Network and Storage Protocols

<SOLVED> netif.linkErrors: Excessive link errors on network interface

aknight
2,753 Views

I was seeing this spewed in the

event log show

output on the CLI of our 9.5P5 cluster today and started investigating. I went searching for information and found one old topic that didn't have any concise replies so figured I'd share here.

 

Errors looked like this:

9/26/2019 09:32:21  <node-name>        ERROR         netif.linkErrors: Excessive link errors on network interface e0b. Might indicate a bad cable, switch port, or NIC, or that a cable connector is not fully inserted in a socket. On a 10/100 port, might indicate a duplex mismatch.
9/26/2019 08:18:36  <node-name>        ERROR         netif.linkErrors: Excessive link errors on network interface e0b. Might indicate a bad cable, switch port, or NIC, or that a cable connector is not fully inserted in a socket. On a 10/100 port, might indicate a duplex mismatch.

I checked error counters on the cluster switch and didn't see anything there.

 

Then went to the node itself and started diving into that interface:

nacl01::> node run -node nacl01-h7 ifstat e0b

-- interface  e0b  (96 days, 20 hours, 17 minutes, 6 seconds) --

RECEIVE
 Total frames:      135g | Frames/second:   16234  | Total bytes:       743t
 Bytes/second:    88830k | Total errors:      520k | Errors/minute:       4 
...

...ouch. 520k errors since the counters were last reset.
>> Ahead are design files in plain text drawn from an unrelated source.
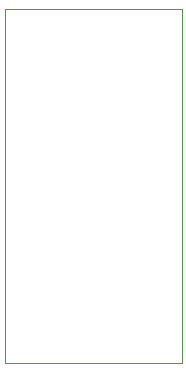
<source format=gbr>
G04*
G04 #@! TF.GenerationSoftware,Altium Limited,Altium Designer,23.11.1 (41)*
G04*
G04 Layer_Color=0*
%FSLAX44Y44*%
%MOMM*%
G71*
G04*
G04 #@! TF.SameCoordinates,D4B6ECC5-B607-4844-A390-64D59AB080A4*
G04*
G04*
G04 #@! TF.FilePolarity,Positive*
G04*
G01*
G75*
%ADD35C,0.0254*%
D35*
X0Y0D02*
Y300000D01*
X150000D01*
Y0D01*
X0D01*
M02*

</source>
No wonder the event log was complaining.

 

I have had issues with SFP+ optics partially failing in the past so that was my first place to go. Tested replacing the optic on the filer itself, reset the counter (ifstat -z e0b), waited.......errors came back but at a slower rate.

 

Then went to the cluster switch and replaced the optic, reset counters again, waited.....VOILA! No more errors.

 

From most of my troubleshooting in the past, I'd say if your cables are well run and not stepped on or anything crazy, these types of network errors are about 20x as likely to be optics as they are cables.

 

Anyway, just wanted to share an updated version of this error and my experience.

0 REPLIES 0
Public